Heat the olive oil in a large skillet over medium heat. Toss in the diced onion and cook until soft and translucent, about 4-5 minutes. Add the garlic and sauté for another 30 seconds until fragrant—this is where your kitchen will start smelling amazing!

Step 2:

Stir in the quinoa and toast it for about 2 minutes, stirring constantly so it doesn’t burn. This step adds a lovely nutty flavor and makes the quinoa extra fluffy.

Step 3:

Add the corn, black beans, diced tomatoes, chili powder, cumin, smoked paprika, salt, and pepper. Give everything a good stir to combine all those vibrant ingredients.

Step 4:

Pour in the vegetable broth (or water) and bring the mixture to a boil. Once boiling, reduce the heat to low and cover the skillet with a lid. Let it simmer gently for 15 minutes, or until the quinoa is tender and the liquid is absorbed.

Step 5:

Remove the skillet from the heat and let it sit, covered, for another 5 minutes. This resting step lets the quinoa steam nicely and makes it extra fluffy.

Step 6:

Fluff the quinoa with a fork, then stir in the fresh lime juice and chopped cilantro (if using). Taste and adjust the seasoning with more salt or chili powder, if needed.
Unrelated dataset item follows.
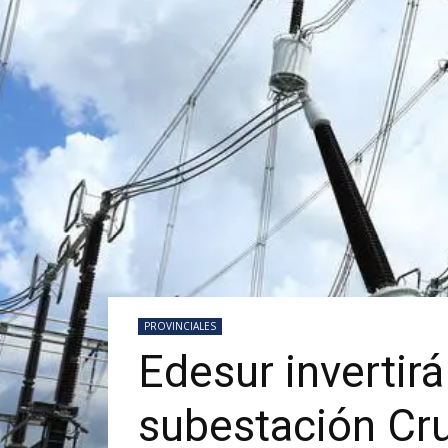
PROVINCIALES
Edesur invertir
subestación Cr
Serve immediately and enjoy!

Variations & Tips

  • Add diced bell peppers or jalapeños for a little extra crunch and heat.
  • Swap black beans for pinto beans or chickpeas if that’s what you have on hand.
  • Use chicken broth instead of vegetable broth for a richer flavor.
  • Top with shredded cheese or avocado slices for a creamier bite.
  • For a smoky twist, add a teaspoon of chipotle in adobo sauce.
  • If quinoa is new to you, be sure to rinse it thoroughly before cooking to avoid bitterness.

How I Like to Serve It

This skillet is perfect on its own for a quick lunch or dinner, but I also love serving it alongside some crunchy tortilla chips and a dollop of sour cream or Greek yogurt. It’s wonderful for casual weeknight meals or even a laid-back weekend gathering, especially when paired with a fresh green salad or grilled veggies.

Notes

  • Store leftovers in an airtight container in the fridge for up to 4 days; reheat gently on the stovetop or microwave with a splash of water.
  • If you prefer a softer texture, add an extra 1/4 cup broth and cook for a few more minutes.

Closing: This Mexican Quinoa Skillet is one of those recipes that just works every time—simple, colorful, and full of satisfying flavor that your whole family will love.